ISSN: 1391 - 0531
Sunday March 9, 2008
Vol. 42 - No 41
Funday Times

Yuri Gagarin

Yuri Gagarin (1934-1968), Soviet cosmonaut and first human to fly in space. Gagarin flew into space aboard Vostok 1 on April 12, 1961, and made one orbit of the earth.

Yuri Alekseyevich Gagarin was born in the Smolensk region of the former Union of Soviet Socialist Republics (USSR). His family was displaced during World War II (1939 -1945) and moved to the town of Gzhatsk in the north-eastern part of Smolensk. In 1949, Gagarin began his higher education at a manufacturing trade school in Lyubertsy, a town outside of Moscow.

In 1951, he trained as a metalworker at the industrial technical school in Saratov, which is south-east of Moscow. While he was in Saratov, he joined a flying club and learned to fly airplanes. His instructor recommended him to the air force, and Gagarin began attending the Soviet Air Force cadet training school at Chkalov (now Orenburg) in Russia in 1955. He graduated from the academy with high distinction in 1957, shortly after the launchof Sputnik 1.
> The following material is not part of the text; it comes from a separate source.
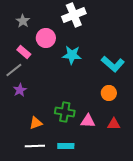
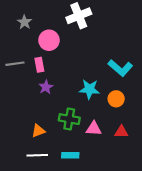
pink rectangle: (24, 52) -> (39, 65), moved, turned 40
cyan star: (72, 55) -> (89, 89), moved
gray line: (14, 70) -> (15, 64), moved, turned 30
purple star: (20, 90) -> (46, 87), moved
Gagarin applied for the six-week cosmonaut screening process in 1960 with just 230 hours of flying experience. He and 19 others were selected to become cosmonauts. Of these 20 men, 12 eventually completed space flights. Gagarin and fellow cosmonaut Gherman Titov, front-runners in their class, were both contenders for the Vostok 1 flight.
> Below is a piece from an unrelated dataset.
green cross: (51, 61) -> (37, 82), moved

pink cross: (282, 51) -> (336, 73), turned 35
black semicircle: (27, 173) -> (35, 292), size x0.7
Gagarin was chosen to fly aboard Vostok 1 just four days before the launch date. He boarded the Vostok craft roughly 90 minutes before lift-off on April 12, 1961. On the pad, he listened to piped-in music and received word that he had been promoted to the rank of major. There was at least one delay in the countdown, due to a faulty valve. At 9.07 a. m. Vostok 1, using the radio name CEDAR, lifted off for its 108-minute flight.

Gagarin was exposed to about six times the normal force of gravity on the earth during the launch phase and about eight times the normal force of gravity during the re-entry. During his one orbit around the earth, he ate and drank (no one had ever done this in weightlessness before), monitored the capsule systems, and evaluated his ability to observe features on the earth (he had no camera). The capsule control panels were locked, since everything was either automated or controlled from the ground, but Gagarin had the code to unlock the controls in a sealed envelope in case there was an emergency. Vostok 1 landed in a field near Saratov, observed only by cows and a few peasants.

Information that emerged in the late 1980s about the Soviet space program suggests that Gagarin actually bailed out of Vostok 1 at an altitude of about 6 km (about 4 miles) and descended under a parachute separately from the capsule.